Task item :: If a line in the entries contains the word "bottom", list it.

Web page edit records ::
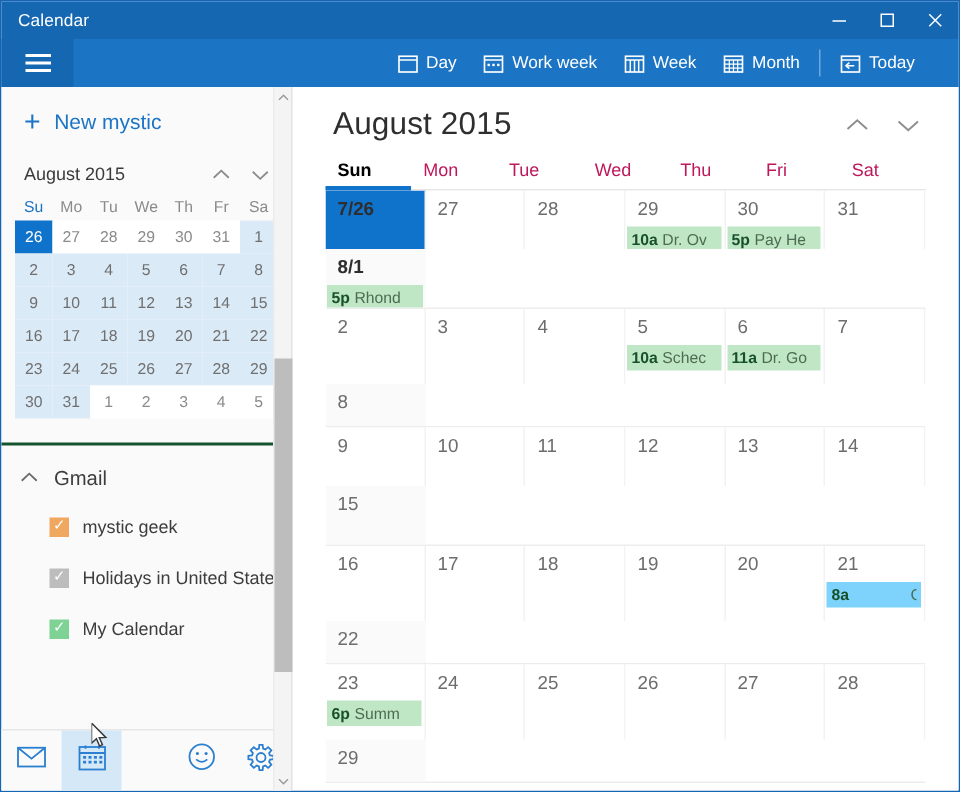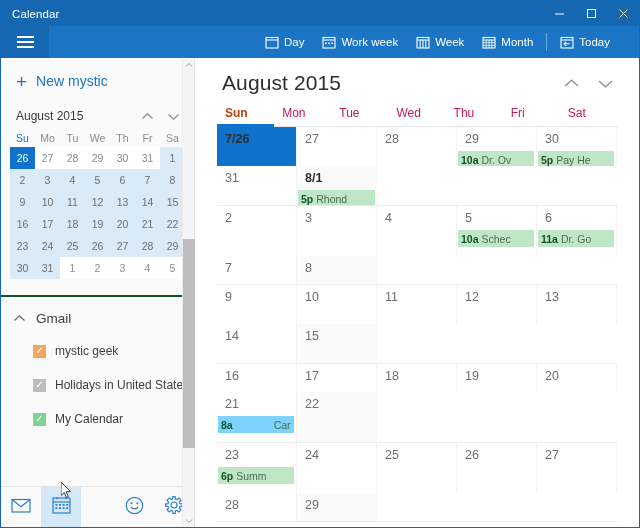--- a/index.html
+++ b/index.html
@@ -194,29 +194,29 @@
     display: grid; grid-template-columns: repeat(7, 1fr);
     margin: 11px 22px 0 22px;
     border-bottom: 1px solid #e6e6e6;
     position: relative;
   }
   .dow {
     font-size: 12px; color: #be185d;
     padding: 0 0 6px 8px;
     position: relative;
   }
-  .dow.sel { color: #c2410c; font-weight: bold; }
+  .dow.sel { color: #000000; font-weight: bold; }
   .dow.sel::after {
     content: ""; position: absolute; left: 0; right: 0; bottom: -1px;
     height: 3px; background: #0f72cb;
   }
 
   .grid-wrap { flex: 1; margin: 0 22px 0 22px; overflow: hidden; }
   .week {
-    display: grid; grid-template-columns: repeat(5, 1fr);
+    display: grid; grid-template-columns: repeat(6, 1fr);
     height: 79px;
     border-bottom: 1px solid #ededed;
   }
   .cell {
     position: relative; padding: 5px 0 0 0;
     border-right: 1px solid #f2f2f2;
     background: #ffffff;
     overflow: hidden;
   }
   .cell.shade { background: #fafafa; }

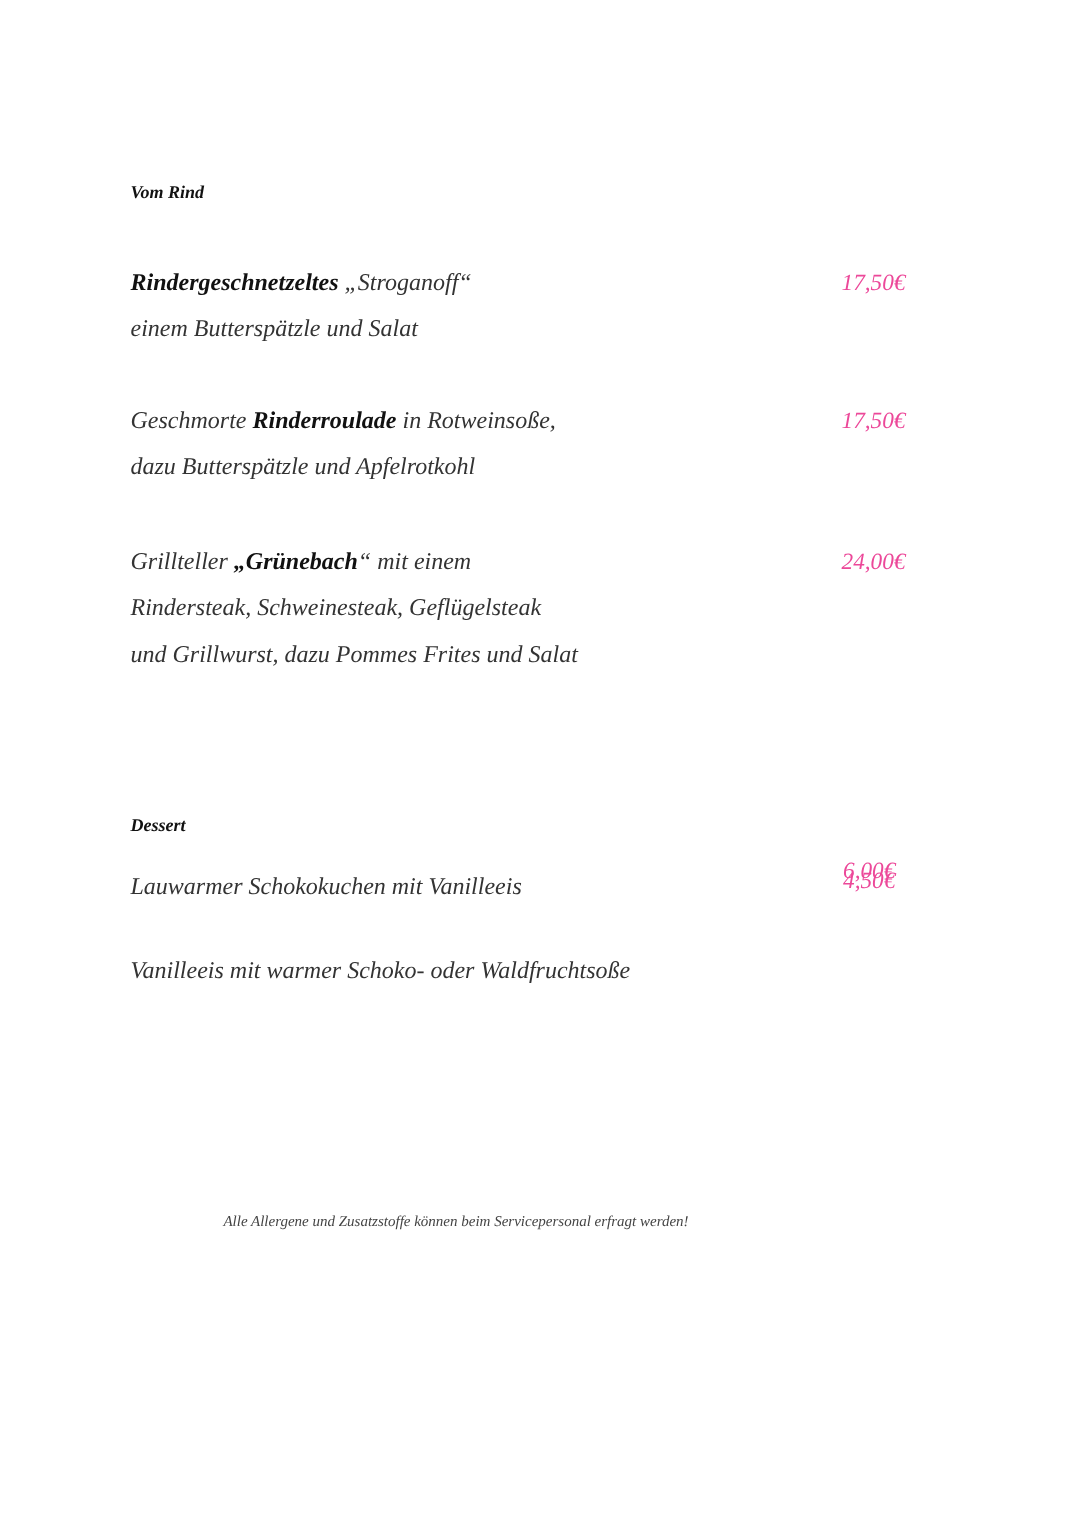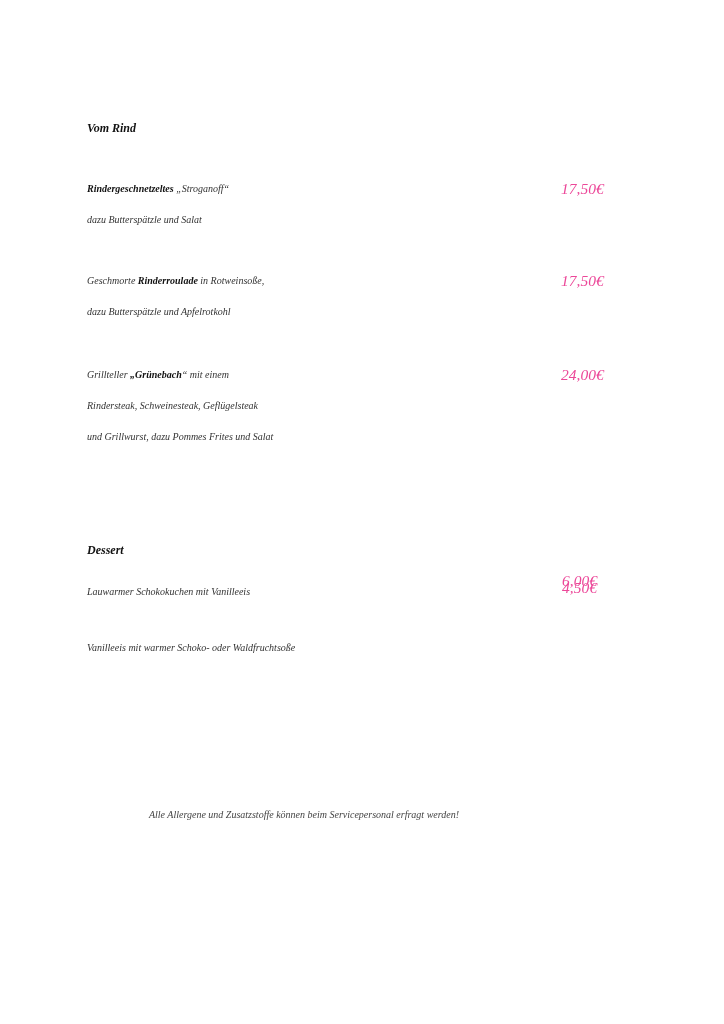--- a/index.html
+++ b/index.html
@@ -11,21 +11,21 @@
     }
     body {
       position: relative;
       font-family: "Liberation Serif", "DejaVu Serif", serif;
       font-style: italic;
       color: #2a2a2a;
     }
     .line {
       position: absolute;
       left: 87px;
-      font-size: 10px;
+      font-size: 16px;
       line-height: 20px;
       white-space: nowrap;
       color: #333333;
     }
     .heading {
       font-weight: bold;
       color: #111111;
       font-size: 12px;
     }
     .b {
@@ -51,21 +51,21 @@
       padding-left: 0px;
     }
   </style>
 </head>
 <body>
 
 <div class="line heading" style="top:118px;">Vom Rind</div>
 
 <div class="line" style="top:179px;"><span class="b">Rindergeschnetzeltes</span><span> „Stroganoff“</span></div>
 <div class="price" style="top:179px; left:561px;">17,50€</div>
-<div class="line" style="top:210px;">dazu Butterspätzle und Salat</div>
+<div class="line" style="top:210px;">einem Butterspätzle und Salat</div>
 
 <div class="line" style="top:271px;"><span>Geschmorte </span><span class="b">Rinderroulade</span><span> in Rotweinsoße,</span></div>
 <div class="price" style="top:271px; left:561px;">17,50€</div>
 <div class="line" style="top:302px;">dazu Butterspätzle und Apfelrotkohl</div>
 
 <div class="line" style="top:365px;"><span>Grillteller </span><span class="b">„Grünebach</span><span>“ mit einem</span></div>
 <div class="price" style="top:365px; left:561px;">24,00€</div>
 <div class="line" style="top:396px;">Rindersteak, Schweinesteak, Geflügelsteak</div>
 <div class="line" style="top:427px;">und Grillwurst, dazu Pommes Frites und Salat</div>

Your solution ::
     border-bottom: 1px solid #e6e6e6;
     content: ""; position: absolute; left: 0; right: 0; bottom: -1px;
     border-bottom: 1px solid #ededed;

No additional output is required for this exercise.